▶ What is needed
Reproduce the material below word for word, starting at the line that contains "pose: elev=89.2 azim=28.4" and stopping after the line that contains "Dot at: (231, 250)".

▶ Available records
▬▬▬
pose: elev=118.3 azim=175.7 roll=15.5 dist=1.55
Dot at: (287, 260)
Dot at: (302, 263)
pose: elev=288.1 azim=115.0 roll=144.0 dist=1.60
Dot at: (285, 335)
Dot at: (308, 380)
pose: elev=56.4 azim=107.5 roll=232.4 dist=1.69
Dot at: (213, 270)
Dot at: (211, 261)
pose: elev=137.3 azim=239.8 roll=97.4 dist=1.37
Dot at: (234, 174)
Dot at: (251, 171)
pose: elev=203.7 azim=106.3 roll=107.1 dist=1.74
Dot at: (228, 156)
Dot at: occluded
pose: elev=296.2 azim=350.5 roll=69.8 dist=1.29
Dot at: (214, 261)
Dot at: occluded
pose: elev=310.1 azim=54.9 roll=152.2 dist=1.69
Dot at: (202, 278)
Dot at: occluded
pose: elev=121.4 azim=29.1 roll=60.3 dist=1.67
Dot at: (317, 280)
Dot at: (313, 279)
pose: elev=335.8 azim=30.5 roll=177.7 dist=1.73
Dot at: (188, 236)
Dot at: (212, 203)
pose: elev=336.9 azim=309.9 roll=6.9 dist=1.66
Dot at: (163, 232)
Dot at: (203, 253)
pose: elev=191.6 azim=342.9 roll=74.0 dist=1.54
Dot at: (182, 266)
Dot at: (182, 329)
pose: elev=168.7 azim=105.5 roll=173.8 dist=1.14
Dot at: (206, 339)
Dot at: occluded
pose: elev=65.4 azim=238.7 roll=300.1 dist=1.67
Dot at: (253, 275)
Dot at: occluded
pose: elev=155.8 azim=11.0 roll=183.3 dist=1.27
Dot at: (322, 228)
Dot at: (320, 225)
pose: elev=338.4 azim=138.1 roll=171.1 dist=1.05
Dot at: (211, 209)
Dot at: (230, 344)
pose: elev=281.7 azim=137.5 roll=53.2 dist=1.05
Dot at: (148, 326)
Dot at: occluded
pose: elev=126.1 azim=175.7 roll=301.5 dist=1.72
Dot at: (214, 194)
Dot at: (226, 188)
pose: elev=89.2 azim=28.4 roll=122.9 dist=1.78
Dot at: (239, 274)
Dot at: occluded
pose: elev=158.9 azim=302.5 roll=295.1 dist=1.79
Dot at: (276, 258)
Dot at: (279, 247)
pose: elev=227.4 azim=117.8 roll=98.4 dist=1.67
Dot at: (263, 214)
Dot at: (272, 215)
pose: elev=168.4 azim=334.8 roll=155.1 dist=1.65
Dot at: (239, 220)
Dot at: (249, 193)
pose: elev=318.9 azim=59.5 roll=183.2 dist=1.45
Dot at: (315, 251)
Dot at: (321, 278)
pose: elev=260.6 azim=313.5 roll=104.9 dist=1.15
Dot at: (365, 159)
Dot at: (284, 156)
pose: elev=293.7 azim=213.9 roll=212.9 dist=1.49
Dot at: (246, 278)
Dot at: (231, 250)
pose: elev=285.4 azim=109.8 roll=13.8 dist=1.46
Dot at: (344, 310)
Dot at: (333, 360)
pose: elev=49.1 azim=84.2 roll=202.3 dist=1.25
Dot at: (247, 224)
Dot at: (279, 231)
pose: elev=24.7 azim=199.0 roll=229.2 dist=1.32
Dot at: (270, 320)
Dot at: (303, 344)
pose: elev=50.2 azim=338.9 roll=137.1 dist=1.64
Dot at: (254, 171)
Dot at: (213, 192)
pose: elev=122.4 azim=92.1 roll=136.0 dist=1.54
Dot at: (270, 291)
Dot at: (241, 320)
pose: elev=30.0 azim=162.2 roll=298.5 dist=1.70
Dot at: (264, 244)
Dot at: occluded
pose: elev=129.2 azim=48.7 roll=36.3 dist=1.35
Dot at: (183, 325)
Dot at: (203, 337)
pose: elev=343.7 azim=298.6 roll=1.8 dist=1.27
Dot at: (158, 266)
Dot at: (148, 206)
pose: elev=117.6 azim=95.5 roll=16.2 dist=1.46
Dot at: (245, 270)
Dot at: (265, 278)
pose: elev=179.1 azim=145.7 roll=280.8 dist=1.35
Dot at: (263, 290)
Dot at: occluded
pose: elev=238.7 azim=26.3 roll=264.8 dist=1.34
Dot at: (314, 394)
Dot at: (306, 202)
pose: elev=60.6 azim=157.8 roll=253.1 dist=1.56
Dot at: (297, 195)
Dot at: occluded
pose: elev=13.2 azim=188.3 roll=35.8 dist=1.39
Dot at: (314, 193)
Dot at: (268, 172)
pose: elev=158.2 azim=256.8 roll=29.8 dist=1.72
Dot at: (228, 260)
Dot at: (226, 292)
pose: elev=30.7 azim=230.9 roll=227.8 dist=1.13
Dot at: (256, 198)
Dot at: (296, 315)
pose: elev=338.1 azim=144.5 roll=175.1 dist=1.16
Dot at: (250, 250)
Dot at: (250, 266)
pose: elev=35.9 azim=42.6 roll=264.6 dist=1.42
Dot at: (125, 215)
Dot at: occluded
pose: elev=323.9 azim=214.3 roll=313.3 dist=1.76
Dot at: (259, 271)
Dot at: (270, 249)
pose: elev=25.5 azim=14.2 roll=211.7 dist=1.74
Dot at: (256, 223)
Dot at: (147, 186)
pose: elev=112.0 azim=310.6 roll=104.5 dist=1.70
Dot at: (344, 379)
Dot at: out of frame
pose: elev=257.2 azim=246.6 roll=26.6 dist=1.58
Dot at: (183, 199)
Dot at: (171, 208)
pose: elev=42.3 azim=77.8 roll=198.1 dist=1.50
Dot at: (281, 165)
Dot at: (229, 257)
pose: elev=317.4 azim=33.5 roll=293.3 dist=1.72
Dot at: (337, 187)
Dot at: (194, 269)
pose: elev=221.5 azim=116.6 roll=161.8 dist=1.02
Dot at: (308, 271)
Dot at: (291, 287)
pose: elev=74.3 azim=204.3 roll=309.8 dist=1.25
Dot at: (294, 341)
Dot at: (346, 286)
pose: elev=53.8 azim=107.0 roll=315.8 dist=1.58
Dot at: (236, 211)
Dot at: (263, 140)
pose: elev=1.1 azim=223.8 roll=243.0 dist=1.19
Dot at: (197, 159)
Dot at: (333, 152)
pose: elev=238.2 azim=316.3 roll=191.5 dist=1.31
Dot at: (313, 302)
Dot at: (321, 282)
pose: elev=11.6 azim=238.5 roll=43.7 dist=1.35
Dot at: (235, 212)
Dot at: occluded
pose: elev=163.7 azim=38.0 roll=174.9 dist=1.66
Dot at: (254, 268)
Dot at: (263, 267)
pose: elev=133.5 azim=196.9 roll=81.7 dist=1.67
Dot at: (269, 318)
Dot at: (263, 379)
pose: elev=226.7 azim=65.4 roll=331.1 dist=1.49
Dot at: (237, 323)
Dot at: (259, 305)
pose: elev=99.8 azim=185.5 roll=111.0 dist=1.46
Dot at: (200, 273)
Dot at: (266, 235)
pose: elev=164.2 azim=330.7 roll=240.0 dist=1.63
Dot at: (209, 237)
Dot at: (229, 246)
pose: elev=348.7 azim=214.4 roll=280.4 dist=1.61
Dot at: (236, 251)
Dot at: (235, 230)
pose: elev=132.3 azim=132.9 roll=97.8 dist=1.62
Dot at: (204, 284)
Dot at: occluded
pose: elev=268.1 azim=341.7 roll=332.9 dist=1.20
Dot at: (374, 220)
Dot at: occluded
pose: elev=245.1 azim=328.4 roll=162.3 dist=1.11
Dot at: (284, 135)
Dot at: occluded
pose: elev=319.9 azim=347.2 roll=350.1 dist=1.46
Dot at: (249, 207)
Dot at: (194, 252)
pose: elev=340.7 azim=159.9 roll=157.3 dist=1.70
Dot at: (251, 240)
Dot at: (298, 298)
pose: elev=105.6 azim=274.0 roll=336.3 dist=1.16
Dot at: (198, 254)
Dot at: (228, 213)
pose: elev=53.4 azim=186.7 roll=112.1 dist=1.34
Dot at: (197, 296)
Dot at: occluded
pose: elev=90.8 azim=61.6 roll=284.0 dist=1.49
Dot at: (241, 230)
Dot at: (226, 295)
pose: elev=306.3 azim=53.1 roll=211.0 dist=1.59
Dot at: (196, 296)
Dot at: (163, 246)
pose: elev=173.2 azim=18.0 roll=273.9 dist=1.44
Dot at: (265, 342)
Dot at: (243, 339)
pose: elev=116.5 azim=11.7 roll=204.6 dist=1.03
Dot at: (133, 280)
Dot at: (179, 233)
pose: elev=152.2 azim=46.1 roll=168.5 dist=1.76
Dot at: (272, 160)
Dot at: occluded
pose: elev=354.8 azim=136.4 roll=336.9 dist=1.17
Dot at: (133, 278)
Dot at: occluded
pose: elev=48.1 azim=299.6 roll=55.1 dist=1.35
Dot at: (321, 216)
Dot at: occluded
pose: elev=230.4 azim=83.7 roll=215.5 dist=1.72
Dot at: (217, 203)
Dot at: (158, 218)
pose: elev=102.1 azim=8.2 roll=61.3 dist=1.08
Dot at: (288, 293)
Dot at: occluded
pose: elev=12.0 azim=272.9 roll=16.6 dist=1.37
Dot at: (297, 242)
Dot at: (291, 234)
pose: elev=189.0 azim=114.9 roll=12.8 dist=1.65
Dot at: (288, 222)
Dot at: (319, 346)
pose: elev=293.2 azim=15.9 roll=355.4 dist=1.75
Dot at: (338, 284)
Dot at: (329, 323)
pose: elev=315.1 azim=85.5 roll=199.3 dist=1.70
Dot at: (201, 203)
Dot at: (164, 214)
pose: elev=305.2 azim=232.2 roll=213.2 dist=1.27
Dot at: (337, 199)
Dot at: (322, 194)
▬▬▬
▶ Answer to the problem
pose: elev=89.2 azim=28.4 roll=122.9 dist=1.78
Dot at: (239, 274)
Dot at: occluded
pose: elev=158.9 azim=302.5 roll=295.1 dist=1.79
Dot at: (276, 258)
Dot at: (279, 247)
pose: elev=227.4 azim=117.8 roll=98.4 dist=1.67
Dot at: (263, 214)
Dot at: (272, 215)
pose: elev=168.4 azim=334.8 roll=155.1 dist=1.65
Dot at: (239, 220)
Dot at: (249, 193)
pose: elev=318.9 azim=59.5 roll=183.2 dist=1.45
Dot at: (315, 251)
Dot at: (321, 278)
pose: elev=260.6 azim=313.5 roll=104.9 dist=1.15
Dot at: (365, 159)
Dot at: (284, 156)
pose: elev=293.7 azim=213.9 roll=212.9 dist=1.49
Dot at: (246, 278)
Dot at: (231, 250)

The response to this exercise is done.